Rod MacIvor of the UPI met her in 1975. He was in the line at a press reception, and she asked him for photo lessons.
A few weeks later, his pager rang, and it was her, and she wanted a lesson, and she wanted it immediately.
"The butler showed me to an upstairs room, and I didn't know it then, but she'd decided to make it her private room, and she'd locked it to the world. She didn't even want the staff there; a friend of hers brought her a picnic lunch while we talked."
Her business
MacIvor showed her how to use a news camera — she knew nothing — and lent her his spare, a Nikkormat SLR. Then his pager went off again.
Get over to Rideau Hall, he was told. The governor-general, Jules Leger, was appearing before cameras to show he'd recovered from a stroke.
"She said she wanted to come with me and try out what she'd learned," MacIvor says. "Which was against all protocol, but what was I supposed to say, no?"
MacIvor went downstairs to wait (Pierre Trudeau asked him to sit in the kitchen).
Then, having changed into work boots and a bandana, she showed up with his camera slung around her neck, and as she followed him across the street to Rideau Hall, he snapped a picture that went into his private collection.
Turned out she was a pretty good photographer herself.
"She took very romantic images," says MacIvor. "She'd write something, like a poem, then throw the pen down on it, or a rose, and take a picture of it. She had a feeling for a picture."
A few months later, MacIvor got a phone message: "I won't be able to make it to our lesson, Rod. They're locking me up."
"I called her and said 'Margaret, don't do this to me. I work for a news agency.
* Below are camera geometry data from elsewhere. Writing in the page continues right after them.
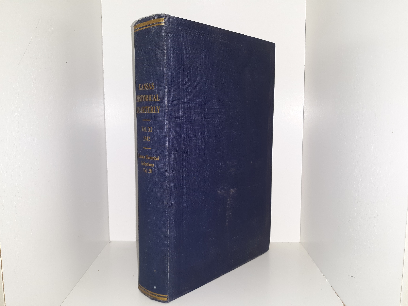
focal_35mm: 28
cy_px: 153
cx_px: 204
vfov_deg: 49.7
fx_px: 330
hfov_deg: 63.4
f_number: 1.7
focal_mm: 3.7
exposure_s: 1/100
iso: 64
Are they locking you up against your will?' She said no, I have to do this. The doctors agree."
Margaret Trudeau was being treated for mental illness. It would have been huge news, but MacIvor kept it to himself. Her business, he figured.
'Half-crazy'
Of course, Margaret Trudeau has since talked publicly about her bipolar disorder, and the way she lived her life back in those days.
On CBC's As It Happens the other night, she laughed that glassy laugh of hers, and said she can get away with anything, because "I'm half-crazy, or half-demented."
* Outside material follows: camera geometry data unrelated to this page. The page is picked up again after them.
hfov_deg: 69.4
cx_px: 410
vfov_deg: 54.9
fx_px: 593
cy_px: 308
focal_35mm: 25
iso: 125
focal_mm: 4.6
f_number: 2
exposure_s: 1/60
It was self-effacing, and it was utterly charming. Except our new prime minister lived all this, and must have obsessed over it. I know I would have.
He grew up watching his mother patronized, and chased, and mocked. Even in the past few years, garbage-mouth media types on the political right have scolded her self-righteously.
Justin Trudeau seems to carry no grudge, though. He actually defended a reporter against hecklers in the campaign's final days.
But MacIvor, who went on to document Pierre and Maggie and their kids to an extent few other Canadian journalists could even dream of, says the pain lingers.
"I asked him to come to one of my exhibits [of Trudeau pictures] after his father died," he says. "And he said 'I just can't, man. Maybe someday, but not now.'
"I wish he could have, but I understand. I mean, that was his family album up on the wall."